◆ **Task prompt**: An exact copy of all the lines below is required, with every image left out.

◆ **Input data**:

--- START ---

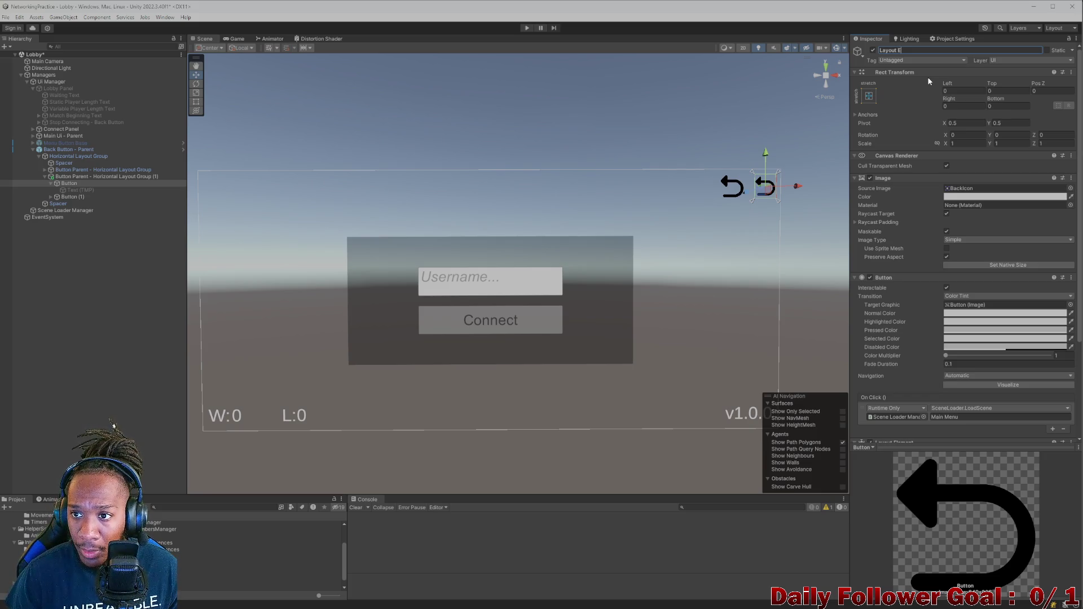
key(BackSpace)
key(BackSpace)
key(BackSpace)
text(Parent -)
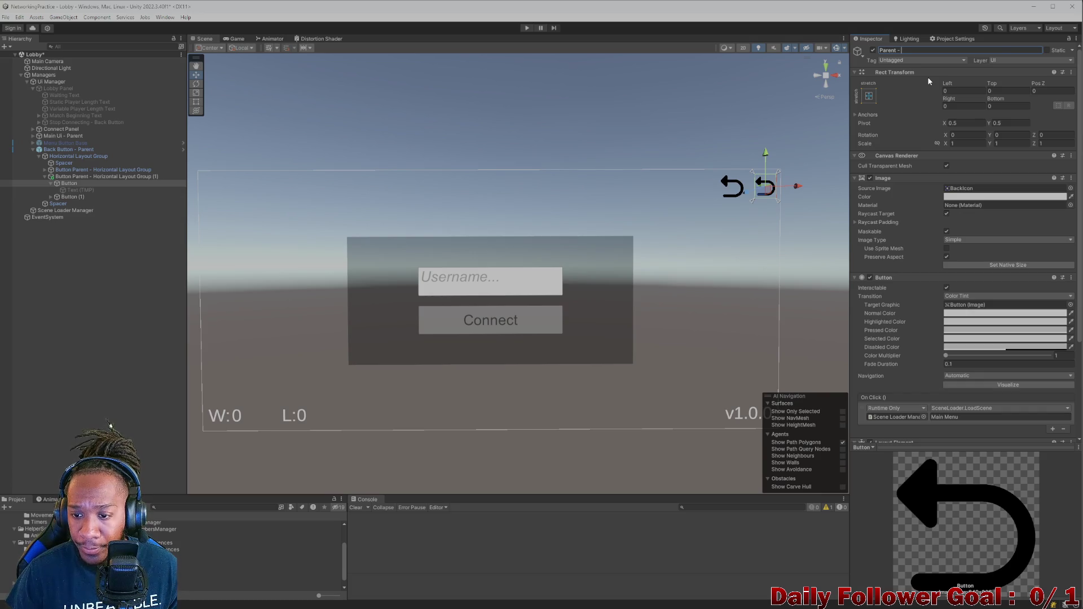
text(Layout)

--- END ---

◆ **Solution to this problem**:
key(BackSpace)
key(BackSpace)
key(BackSpace)
text(Parent -)
text(Layout)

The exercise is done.